Feds aggregating license-plate scans to track vehicles and people in real time
We’ve talked a lot about government surveillance and control of air travelers, and occasionally about its extension to bus and train travel. (Our FOIA request about this to Amtrak remains unanswered and several months overdue for a response.)
But can you avoid being tracked and watched by the government if you travel by private car? No:
A year ago, when the Department of Homeland Security cancelled a request for bids from commercial vendors to supply vehicle location logs compiled from automated (optical character recognition) license-plate readers, we pointed out that the DHS didn’t need to buy this information from commercial data aggregators, since it already had it available from government sources. In fact, as we noted then, the DHS had already given official notice of the inclusion of license-plate location logs in DHS databases about both US and foreign citizens (while claiming that a license plate number isn’t a “personal identifier”).

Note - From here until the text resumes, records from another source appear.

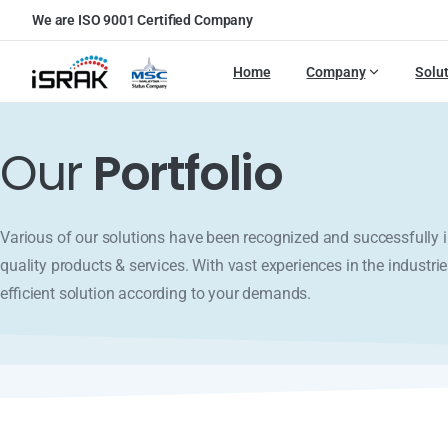
We are ISO 9001 Certified Company
Home
Company
Solu
Our
Portfolio
Various of our solutions have been recognized and successfull
quality products & services. With vast experiences in the industrie
efficient solution according to your demands.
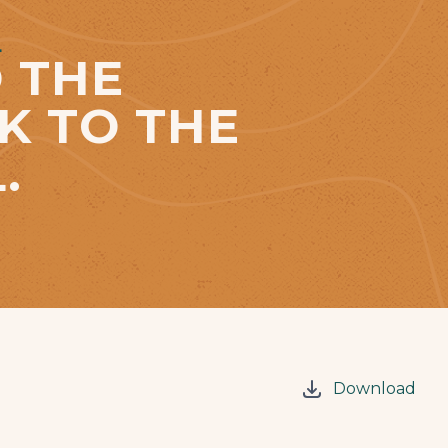
L
 THE
K TO THE
.
Download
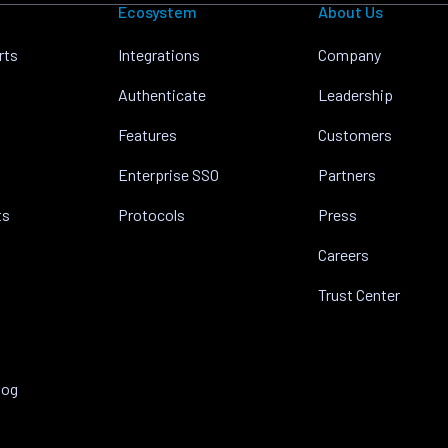
Ecosystem
About Us
rts
Integrations
Company
Authenticate
Leadership
Features
Customers
Enterprise SSO
Partners
ts
Protocols
Press
Careers
Trust Center
log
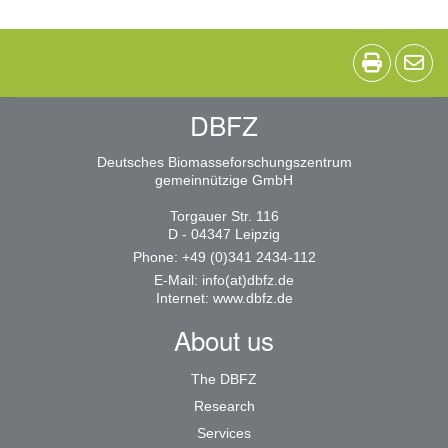
DBFZ
Deutsches Biomasseforschungszentrum
gemeinnützige GmbH
Torgauer Str. 116
D - 04347 Leipzig
Phone: +49 (0)341 2434-112
E-Mail:
info(at)dbfz.de
Internet:
www.dbfz.de
About us
The DBFZ
Research
Services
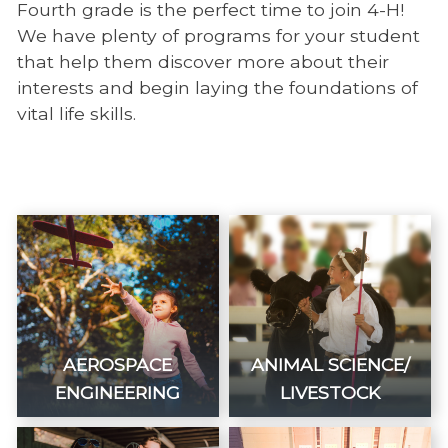
Fourth grade is the perfect time to join 4-H!
We have plenty of programs for your student
that help them discover more about their
interests and begin laying the foundations of
vital life skills.
AEROSPACE
ANIMAL SCIENCE/
ENGINEERING
LIVESTOCK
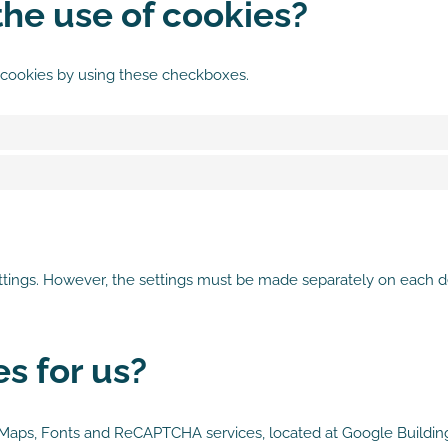
he use of cookies?
 cookies by using these checkboxes.
ettings. However, the settings must be made separately on each d
s for us?
s, Maps, Fonts and ReCAPTCHA services, located at Google Buildi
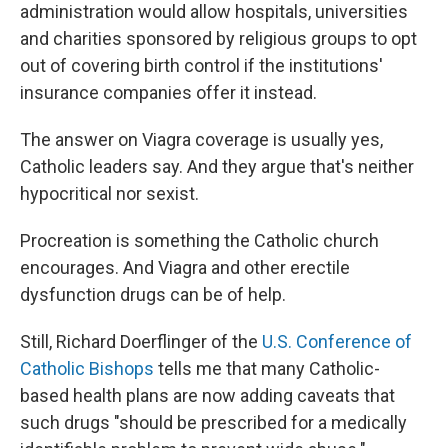
administration would allow hospitals, universities
and charities sponsored by religious groups to opt
out of covering birth control if the institutions'
insurance companies offer it instead.
The answer on Viagra coverage is usually yes,
Catholic leaders say. And they argue that's neither
hypocritical nor sexist.
Procreation is something the Catholic church
encourages. And Viagra and other erectile
dysfunction drugs can be of help.
Still, Richard Doerflinger of the
U.S. Conference of
Catholic Bishops
tells me that many Catholic-
based health plans are now adding caveats that
such drugs "should be prescribed for a medically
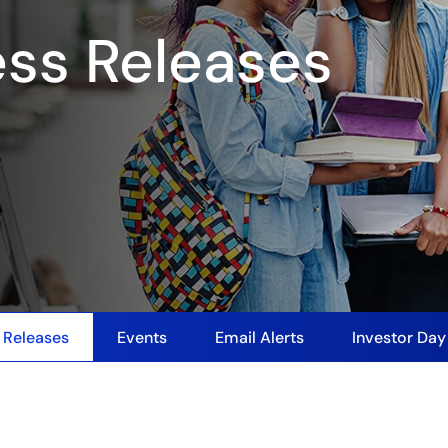
ess Releases
 Releases
Events
Email Alerts
Investor Da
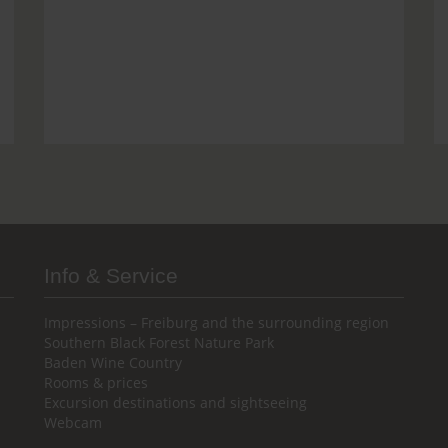
Info & Service
Impressions – Freiburg and the surrounding region
Southern Black Forest Nature Park
Baden Wine Country
Rooms & prices
Excursion destinations and sightseeing
Webcam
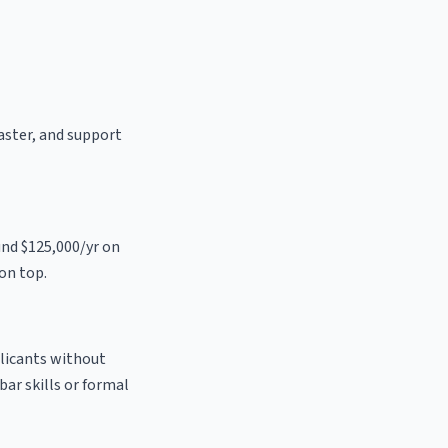
oaster, and support
und $125,000/yr on
on top.
plicants without
bar skills or formal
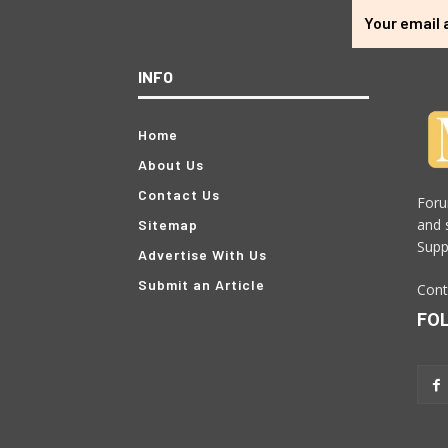
INFO
Home
About Us
Contact Us
Foru
and 
Sitemap
Supp
Advertise With Us
Submit an Article
Cont
FO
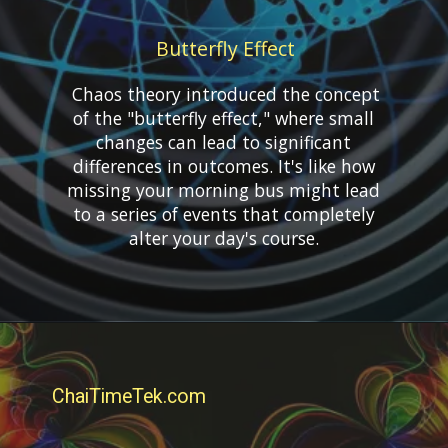
Butterfly Effect
Chaos theory introduced the concept
of the "butterfly effect," where small
changes can lead to significant
differences in outcomes. It's like how
missing your morning bus might lead
to a series of events that completely
ChaiTimeTek.com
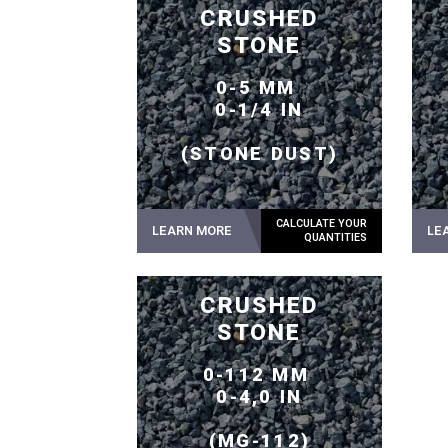
CRUSHED
STONE
0-5 MM
0-1/4 IN
(STONE DUST)
LEARN MORE
LE
CRUSHED
STONE
0-112 MM
0-4,0 IN
(MG-112)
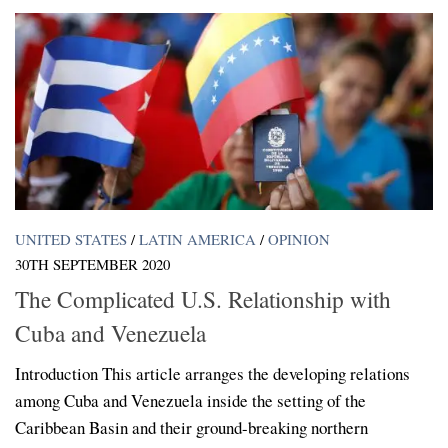
UNITED STATES
/
LATIN AMERICA
/
OPINION
30TH SEPTEMBER 2020
The Complicated U.S. Relationship with
Cuba and Venezuela
Introduction This article arranges the developing relations
among Cuba and Venezuela inside the setting of the
Caribbean Basin and their ground-breaking northern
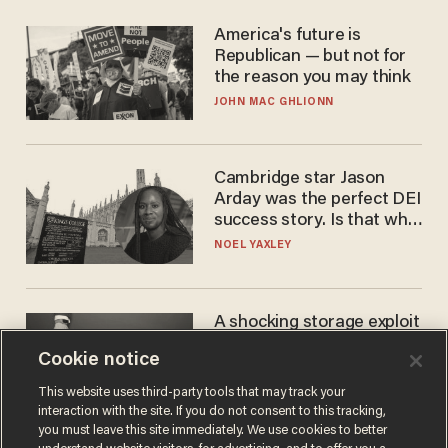
America's future is
Republican — but not for
the reason you may think
JOHN MAC GHLIONN
Cambridge star Jason
Arday was the perfect DEI
success story. Is that why
nobody questioned him?
NOEL YAXLEY
A shocking storage exploit
bankrupts Bitcoiners —
Cookie notice
with lessons for us all
JOSH CENTERS
This website uses third-party tools that may track your
interaction with the site. If you do not consent to this tracking,
you must leave this site immediately. We use cookies to better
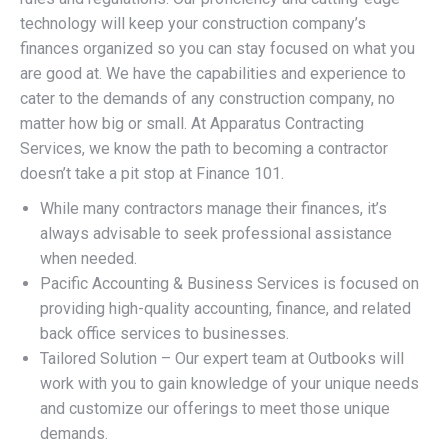
technology will keep your construction company’s
finances organized so you can stay focused on what you
are good at. We have the capabilities and experience to
cater to the demands of any construction company, no
matter how big or small. At Apparatus Contracting
Services, we know the path to becoming a contractor
doesn’t take a pit stop at Finance 101.
While many contractors manage their finances, it’s
always advisable to seek professional assistance
when needed.
Pacific Accounting & Business Services is focused on
providing high-quality accounting, finance, and related
back office services to businesses.
Tailored Solution – Our expert team at Outbooks will
work with you to gain knowledge of your unique needs
and customize our offerings to meet those unique
demands.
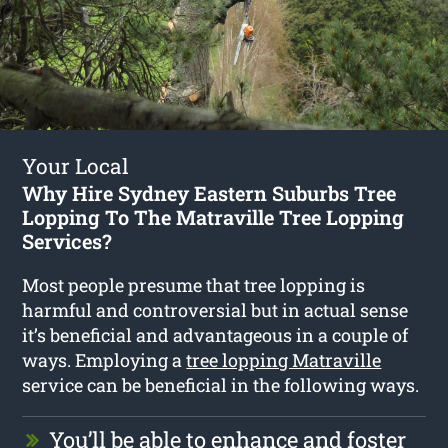
Your Local
Why Hire Sydney Eastern Suburbs Tree
Lopping To The Matraville Tree Lopping
Services?
Most people presume that tree lopping is
harmful and controversial but in actual sense
it’s beneficial and advantageous in a couple of
ways. Employing a
tree lopping Matraville
service can be beneficial in the following ways.
You’ll be able to enhance and foster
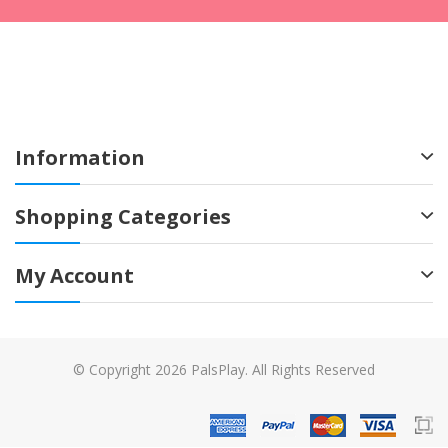
Information
Shopping Categories
My Account
© Copyright 2026 PalsPlay. All Rights Reserved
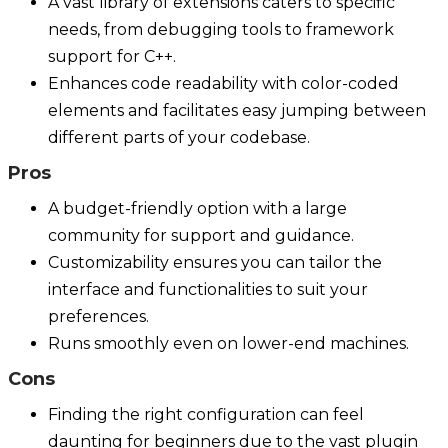
A vast library of extensions caters to specific
needs, from debugging tools to framework
support for C++.
Enhances code readability with color-coded
elements and facilitates easy jumping between
different parts of your codebase.
Pros
A budget-friendly option with a large
community for support and guidance.
Customizability ensures you can tailor the
interface and functionalities to suit your
preferences.
Runs smoothly even on lower-end machines.
Cons
Finding the right configuration can feel
daunting for beginners due to the vast plugin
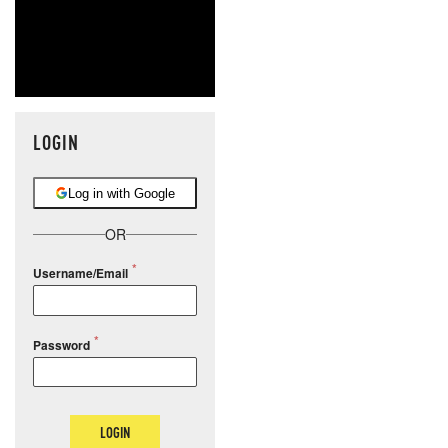
LOGIN
Log in with Google
OR
Username/Email
Password
LOGIN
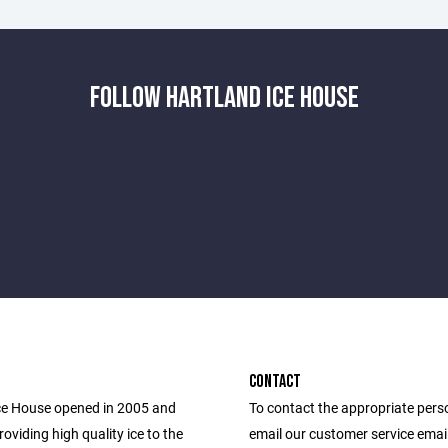
FOLLOW HARTLAND ICE HOUSE
CONTACT
ce House opened in 2005 and
To contact the appropriate pers
oviding high quality ice to the
email our customer service email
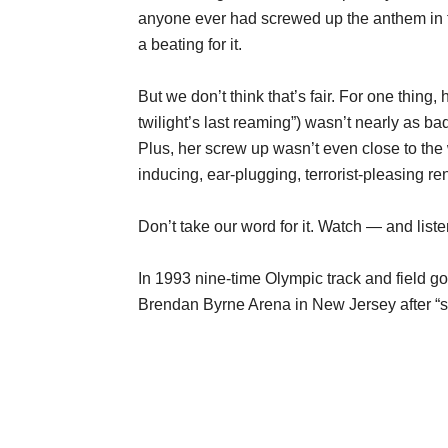
anyone ever had screwed up the anthem in fr
a beating for it.
But we don’t think that’s fair. For one thing
twilight’s last reaming”) wasn’t nearly as bad
Plus, her screw up wasn’t even close to the
inducing, ear-plugging, terrorist-pleasing re
Don’t take our word for it. Watch — and liste
In 1993 nine-time Olympic track and field g
Brendan Byrne Arena in New Jersey after “s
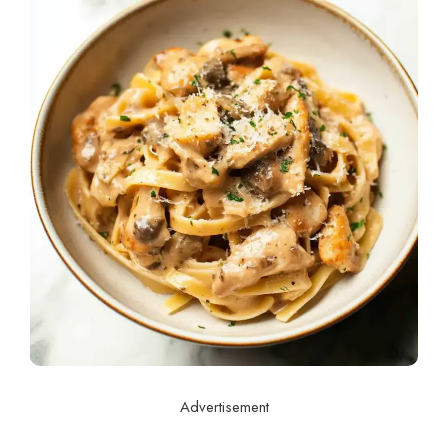
Advertisement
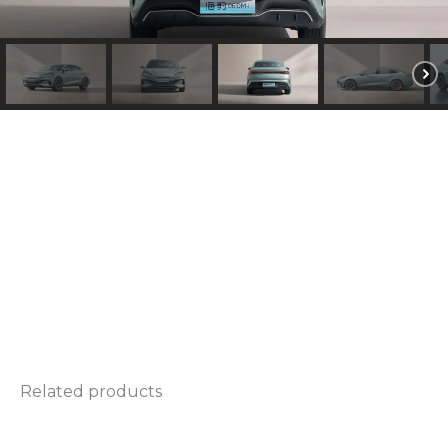
d
e
l
*
Related products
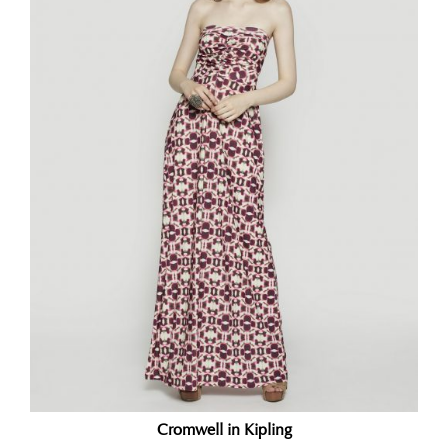
Cromwell in Kipling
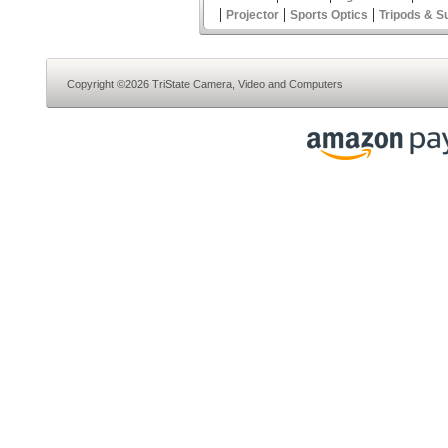
|
|
|
Projector
Sports Optics
Tripods & S
Copyright ©2026 TriState Camera, Video and Computers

New documents released to the ACLU in response to FOIA requests and reported by the Wall Street Journal (paywalled article; NPR interview with the WSJ reporter on the story) confirm our suspicions: As early as 2009, a “National LPR Initiative” was compiling data from license-plate readers operated by the DHS and other Federal, state, and local government agencies to track both vehicles and their occupants in real time. (More background and additional documents from the ACLU’s previous FOIA requests regarding license-plate readers; related documents released to EPIC and to EFF.)
Many of the Federal government’s license-plate readers are operated by the Customs and Border Protection (CBP) division of the DHS, under its assertion of authority to conduct unlimited “border” searches anywhere within 100 miles of a US land border or seacoast. But the master database is being compiled and maintained by the Drug Enforcement Agency (DEA), and used primarily to intercept domestic commerce in drugs and to target vehicles, cash, and other property that can be seized under “civil forfeiture” laws.
This isn’t, of course, the first time we’ve seen CBP’s assertion of a “Constitution-free zone” in coastal and border regions where the majority of the US population lives misused as the basis for surveillance of, and interference with, domestic travel. Sadly, we don’t expect that this will be the last such instance, either.